High availability and disaster recovery considerations
Solution architects need to consider how to include high availability in the solution design. Microsoft handles high availability and disaster recovery for Microsoft Power Platform and its components. The solution architect needs to focus on non-Microsoft Power Platform components, custom code, and integrations.
Business continuity and disaster recovery
Microsoft provides disaster recovery for production environments of Dynamics 365 software as a service (SaaS) applications and Power Platform environments for business continuity if there's an Azure region-wide outage.
Microsoft creates a replica of Azure SQL storage and file storage in the secondary region for each production environment at deployment. These replicas are referred to as geo-secondary replicas.
The solution architect should identify and design the business continuity strategy.
Note
Power Platform Landing Zones contain set of design considerations for Business continuity and disaster recovery.
Principles of high availability
When creating a solution, the solution architect should follow these principles:
- No single points of failure should exist.
- Use the capabilities of Microsoft Azure whenever possible.
- Use monitoring and health checks to predict and detect problems.
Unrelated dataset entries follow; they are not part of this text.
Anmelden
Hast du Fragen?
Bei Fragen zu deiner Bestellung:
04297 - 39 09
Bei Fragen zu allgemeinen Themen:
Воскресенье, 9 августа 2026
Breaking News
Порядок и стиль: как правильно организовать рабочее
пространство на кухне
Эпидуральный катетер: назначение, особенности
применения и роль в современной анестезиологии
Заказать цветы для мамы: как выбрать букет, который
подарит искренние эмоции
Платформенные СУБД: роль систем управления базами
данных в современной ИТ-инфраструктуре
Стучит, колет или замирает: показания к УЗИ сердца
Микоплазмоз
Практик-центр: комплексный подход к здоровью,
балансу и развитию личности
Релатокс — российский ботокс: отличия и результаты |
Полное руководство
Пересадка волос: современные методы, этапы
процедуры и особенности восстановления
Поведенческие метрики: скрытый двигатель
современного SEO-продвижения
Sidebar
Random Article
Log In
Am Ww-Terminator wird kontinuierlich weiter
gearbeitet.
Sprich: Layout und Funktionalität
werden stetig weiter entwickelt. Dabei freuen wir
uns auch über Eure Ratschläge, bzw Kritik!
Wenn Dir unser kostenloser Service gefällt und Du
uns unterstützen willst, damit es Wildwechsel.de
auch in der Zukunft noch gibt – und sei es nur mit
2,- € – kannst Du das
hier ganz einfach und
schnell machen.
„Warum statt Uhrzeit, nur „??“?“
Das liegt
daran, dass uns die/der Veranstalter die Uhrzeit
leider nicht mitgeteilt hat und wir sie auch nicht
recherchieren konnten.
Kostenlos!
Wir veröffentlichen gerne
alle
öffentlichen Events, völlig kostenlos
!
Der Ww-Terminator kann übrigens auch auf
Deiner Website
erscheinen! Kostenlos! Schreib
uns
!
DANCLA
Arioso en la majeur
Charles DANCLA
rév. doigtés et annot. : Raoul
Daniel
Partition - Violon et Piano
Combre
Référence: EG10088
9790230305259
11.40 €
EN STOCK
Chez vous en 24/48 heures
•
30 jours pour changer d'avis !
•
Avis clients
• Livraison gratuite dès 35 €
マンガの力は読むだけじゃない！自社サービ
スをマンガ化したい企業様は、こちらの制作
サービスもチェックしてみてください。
Microsoft deploys a Microsoft Power Platform environment within an Azure region. Within a region, services and data are replicated redundantly across the datacenter(s) to increase availability. Each Azure region has a paired region where Microsoft Power Platform resources are replicated automatically. Microsoft monitors Microsoft Power Platform on your behalf as part of the service.
Handle failover
Microsoft Power Platform components handle internal integrations; solution architects should focus on external integrations and custom code.
If an issue occurs with the primary datacenter, Microsoft initiates the failover automatically, if necessary, from the primary location to the regional pair. Microsoft also handles required service recovery.
Users shouldn't notice interruptions in service. At worst, they have a transient error when saving data. For example, model-driven apps handle such errors.
However, custom code could have issues. For example, the endpoint for the environment might change. Integrations should use the global discovery service for endpoint discovery to get the latest environment endpoint. Custom code should have transient error handling with automatic retries.